The NHS is becoming increasingly underfunded, now meaning that cutting edge treatments for cancer and dementia could in the future be denied to patients.

New treatments are in their late stages of trials for dementia and cancer and will potentially be getting reviewed by the National Institute of Health Care and Excellence (NICE). However, if they are approved by NICE, they will now be the subject of affordability reviews by healthcare chiefs.

Provided that they are approved as being cost effective, all patients are legally entitled to treatments on the NHS.

Realistically, treatments are only approved as cost effective if they cost under £30,000 for every year of good quality life that they would provide. This means that new ground-breaking treatments could fail the criteria of being affordable and could be delayed or dismissed by NICE and health chiefs completely.

An effective treatment for cancer or dementia could soon be discovered, but these treatments could be kept from patients in desperate need of them as the NHS struggles to cover the cost under increasing budget pressures.

In the year 2014-15, NHS England spent £15.5bn on medicines, which is a 19.4% rise since 2010-11. The cost of drugs is increasingly rising due to the unscrupulous greed of pharmaceutical corporations, whilst NHS budgets are coming under more and more pressure.

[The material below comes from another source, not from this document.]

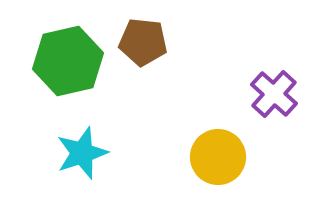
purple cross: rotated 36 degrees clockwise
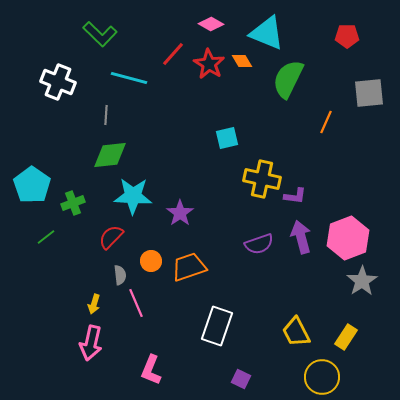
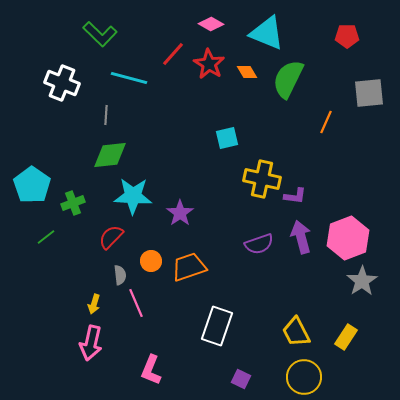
orange diamond: moved 5 px right, 11 px down
white cross: moved 4 px right, 1 px down
yellow circle: moved 18 px left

The NHS is struggling to keep control of its finances, and the government are doing little to nothing about providing additional funding to our world-class healthcare services.

The public are continually demanding that NHS Budget Cuts and privatisation be reversed or halted. This however will do little to stop the NHS from being criminally overcharged for life saving medicines.

In the US, a bag of sterile salt water costs approximately $1 to produce, yet hospitals charge patients over $800 for such treatment. If budget cuts and privatisation continues in the UK's healthcare system, it won't be long until patients also face such high bills for treatment. It is only right that the NHS remains 100% public and that pharmaceutical companies are also brought into public ownership.